One key for Bagley’s development is he doesn’t have to be A focal point of the Kings’ defense. True, he’ll always be just one movement away from guarding anyone from Steph Curry to Joel Embiid—but he has teammates who are more ready for that range challenge than he is. Willie Cauley-Stein has never been the anchor an efficient defense demanded, and it isn’t likely that Harry Giles will be that in his own rookie season... but they’re both more rangy and aware defenders than Bagley is, at this point. In Summer League, Giles was on the top-matchups—Jordan Bell, Bam Adebayo, Deandre Ayton—a majority of the time that Bagley and Giles shared the floor. Bagley doesn’t have to take the prime big opponent.

That said, Bagley shouldn’t be boxed in on his development. The Kings shouldn’t singularly have him defending stretch bigs (the focus, it seemed, in Summer League). He should get chances to play stronger advisories, as he needs to be able to handle the small-ball five to become an optimized defender. What he really needs is to be allowed to develop as an equal opportunity big defender—both inside the paint, and out.

[Side note: Of course, there are certainly bulk downsides to trying to play THREE small-ball fives together for heavy minutes (FOUR, if Skal Labissiere demands minutes)...which is the only argument Dave Joerger will need justify playing Kosta Koufos. On the Dunc’d On Podcast, James Ham discussed the idea of the other bigs, Koufos included, getting time next to Bagley to help cover him early in his career. Very much worth a listen.]

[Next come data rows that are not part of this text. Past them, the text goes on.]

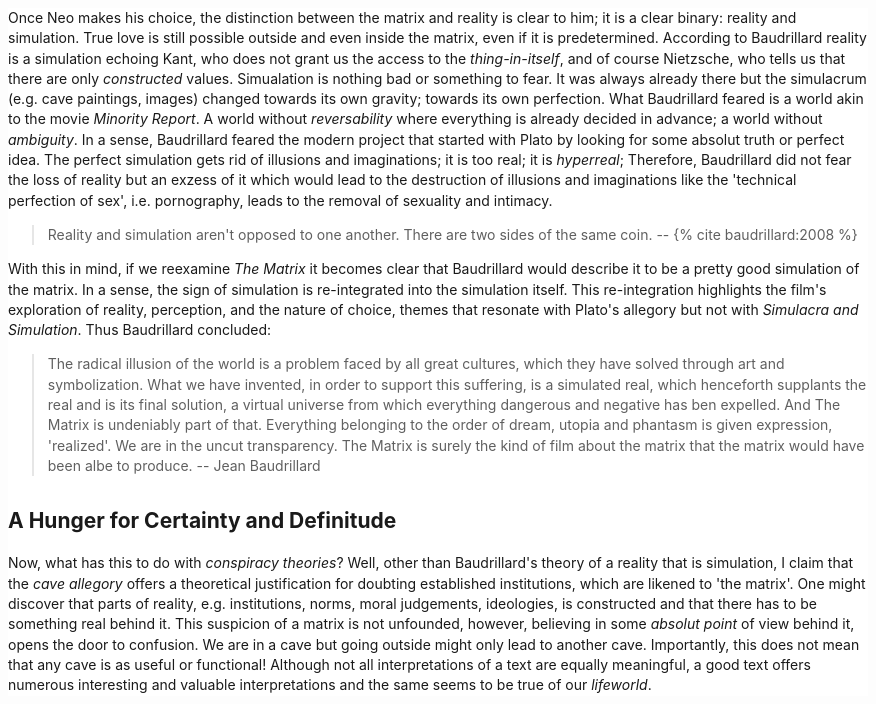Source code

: Once Neo makes his choice, the distinction between the matrix and reality is clear to him; it is a clear binary: reality and simulation.
True love is still possible outside and even inside the matrix, even if it is predetermined.
According to Baudrillard reality is a simulation echoing Kant, who does not grant us the access to the *thing-in-itself*, and of course Nietzsche, who tells us that there are only *constructed* values.
Simualation is nothing bad or something to fear.
It was always already there but the simulacrum (e.g. cave paintings, images) changed towards its own gravity; towards its own perfection.
What Baudrillard feared is a world akin to the movie *Minority Report*.
A world without *reversability* where everything is already decided in advance; a world without *ambiguity*.
In a sense, Baudrillard feared the modern project that started with Plato by looking for some absolut truth or perfect idea.
The perfect simulation gets rid of illusions and imaginations; it is too real; it is *hyperreal*;
Therefore, Baudrillard did not fear the loss of reality but an exzess of it which would lead to the destruction of illusions and imaginations like the 'technical perfection of sex', i.e. pornography, leads to the removal of sexuality and intimacy.

>Reality and simulation aren't opposed to one another. 
>There are two sides of the same coin. -- {% cite baudrillard:2008 %}

With this in mind, if we reexamine *The Matrix* it becomes clear that Baudrillard would describe it to be a pretty good simulation of the matrix.
In a sense, the sign of simulation is re-integrated into the simulation itself.
This re-integration highlights the film's exploration of reality, perception, and the nature of choice, themes that resonate with Plato's allegory but not with *Simulacra and Simulation*.
Thus Baudrillard concluded:

>The radical illusion of the world is a problem faced by all great cultures, which they have solved through art and symbolization.
>What we have invented, in order to support this suffering, is a simulated real, which henceforth supplants the real and is its final solution, a virtual universe from which everything dangerous and negative has ben expelled.
>And The Matrix is undeniably part of that.
>Everything belonging to the order of dream, utopia and phantasm is given expression, 'realized'.
>We are in the uncut transparency.
>The Matrix is surely the kind of film about the matrix that the matrix would have been albe to produce. -- Jean Baudrillard

## A Hunger for Certainty and Definitude

Now, what has this to do with *conspiracy theories*?
Well, other than Baudrillard's theory of a reality that is simulation, I claim that the *cave allegory* offers a theoretical justification for doubting established institutions, which are likened to 'the matrix'.
One might discover that parts of reality, e.g. institutions, norms, moral judgements, ideologies, is constructed and that there has to be something real behind it.
This suspicion of a matrix is not unfounded, however, believing in some *absolut point* of view behind it, opens the door to confusion.
We are in a cave but going outside might only lead to another cave.
Importantly, this does not mean that any cave is as useful or functional!
Although not all interpretations of a text are equally meaningful, a good text offers numerous interesting and valuable interpretations and the same seems to be true of our *lifeworld*.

I said in my pre-draft profile that Bagley “is going to have to prove he can find a defensive role.” But it will be hard to optimize Bagley’s physical tools—from his great athleticism to his sub-optimal wingspan—if he’s made to be a full-time rim-protector OR a full-time space defender big. The best thing the Kings can do: give Bagley all the time he needs to get used to the NBA speed, and unlock his team defense instincts.

Now that Summer League has come and past, I think the real question is “when can he make that defensive impact?” Despite all the pessimism surrounding his overall performances in Summer League, it was really good to see Bagley MOVING to protect the rim. His 3.3% block rate and 1.0 block per 40 average at Duke was a clear and well-discussed weakness. He worked at it in Summer League, averaging 2.2 blocks per 36 minutes. He slid over and bodied up to guys more often than he did with the Blue Devils.

Competition level aside, that was the best indication yet that Kings fans should trust Marvin Bagley’s work ethic. I think he’s got the fire and the drive to become a solid NBA defender... but what that development arc looks like is up to the Kings and Bagley. As long as Bagley is showing improvements come late-March/early-April, I think he’ll be on the right track. His rookie season won’t define his career, but it’ll go a long way towards directing it.